IB Friends & Family: Legal agreement between Advisor & Clients

Discussion in 'Professional Trading' started by trend7rader, Aug 12, 2009.

  1. Hi, I have a question about IB friends and family account which I'm looking to setup: What kind of legal agreement is necessary between advisor and client (friends & family)? Does IB provide watertight documentation for this or does advisor need to prepare this separately? Can anyone let me know this should cover? Presumably risk disclosure, investment strategy, breakdown of advisor fees... is there anything else? I'm looking to manage around 5 or 6 friends and family accounts on financial and commodity futures, possibly some stocks / ETFs in there too.
    many thanks
  2. I have one of those... Don't expect anything from I.B. You need to work out everything with the clients prior. The only thing that you can package is the fee you charge, that you can put in the IB system and it will do it automatically
  3. thanks, are there any specific legal requirements of what must be mentioned in the agreement between advisor and client ie mandatory requirements? I'm not registered as an investment advisor, just trading and investing for friends and family, but will be collecting fees and want to protect myself incase of anything unforseen.
  4. the1


    Disclaimer: I'm not a securities attorney.

    All you really need is power of attorney. Since they are friends and family they probably won't sue you if you lose their money. It wouldn't be a bad idea to have them sign a risk disclosure so they know the full extent of the risk involved. If you're trading futures they should know their losses can exceed their initial investment and could be unlimited. I think the biggest risk you're taking is losing money for people who are your friends and/or your family. Money can destroy perfectly good relationships even though both parties will agree beforehand that wouldn't be the case.

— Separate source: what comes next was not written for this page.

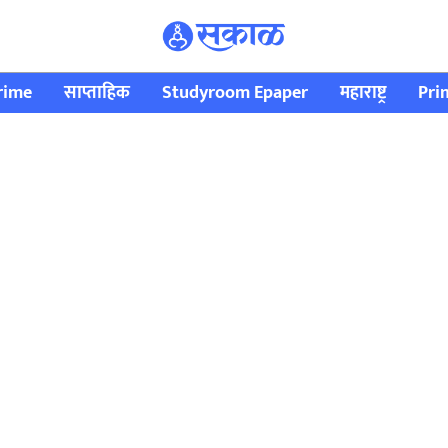
rime
साप्ताहिक
Studyroom Epaper
महाराष्ट्र
Pri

    If you expand above this type of operation you'll need professional documents but for F&F POA should do. Good luck.
  5. the1


    BTW: Legally, you can't accept performance fees from non-accredited investors but since you are not going to be registered with the NFA you can fly under than radar. If at any point you grow big enough to have to get registered then you absolutely cannot collect a performance fee from non-accredited investors.

  6. that's great, thank you very much for confirming this.
  7. Nattdog


    "BTW: Legally, you can't accept performance fees from non-accredited investors but since you are not going to be registered with the NFA you can fly under than radar.

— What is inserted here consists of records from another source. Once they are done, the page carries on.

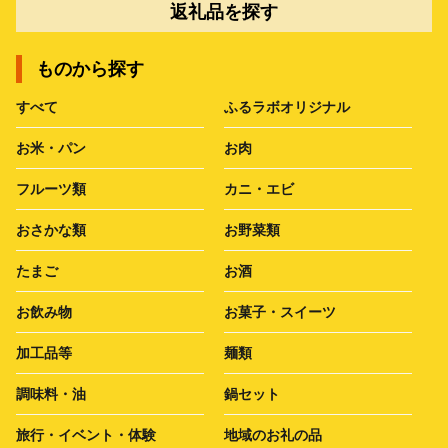
返礼品を探す
ものから探す
すべて
ふるラボオリジナル
お米・パン
お肉
フルーツ類
カニ・エビ
おさかな類
お野菜類
たまご
お酒
お飲み物
お菓子・スイーツ
加工品等
麺類
調味料・油
鍋セット
旅行・イベント・体験
地域のお礼の品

    This is not accurate. CTA's can and do charge performance fees to non-accredited investors.

    Perhaps you are thinking of the rule for RIAs or something else.
  8. Stok


    You can charge performance fee's for non-accredited clients. Per SEC and state laws, as long as you manage under $25M and 15 or less clients (state laws vary), you do not have to be even registered.

    I run a small LP with IB, for a few clients. The LP route will give you the protection you want and lay out the fees. There is upside and downside with that.

    The F&F account is easier...IB does the fees for you, the clients have to deal with their own taxes and they have access to their own account, but cannot trade in them.

    The LP route, you need to have your own accountant and issue K1's, so it is more expensive. The upside to the LP is that you have the legal protection and fee structure in place....AND, the biggest one for me is to avoid SET via your GP.

    My layout is this: LP, then another LP as your GP, then the GP of your GP is a C-Corp.

    Saying all that, I think I would rather have just a F&F account...but the legal issue (if it has to come to that) is much better in an entity structure.
  9. Interesting setup.. Are all levels necessary to avoid SET or is there a simpler solution?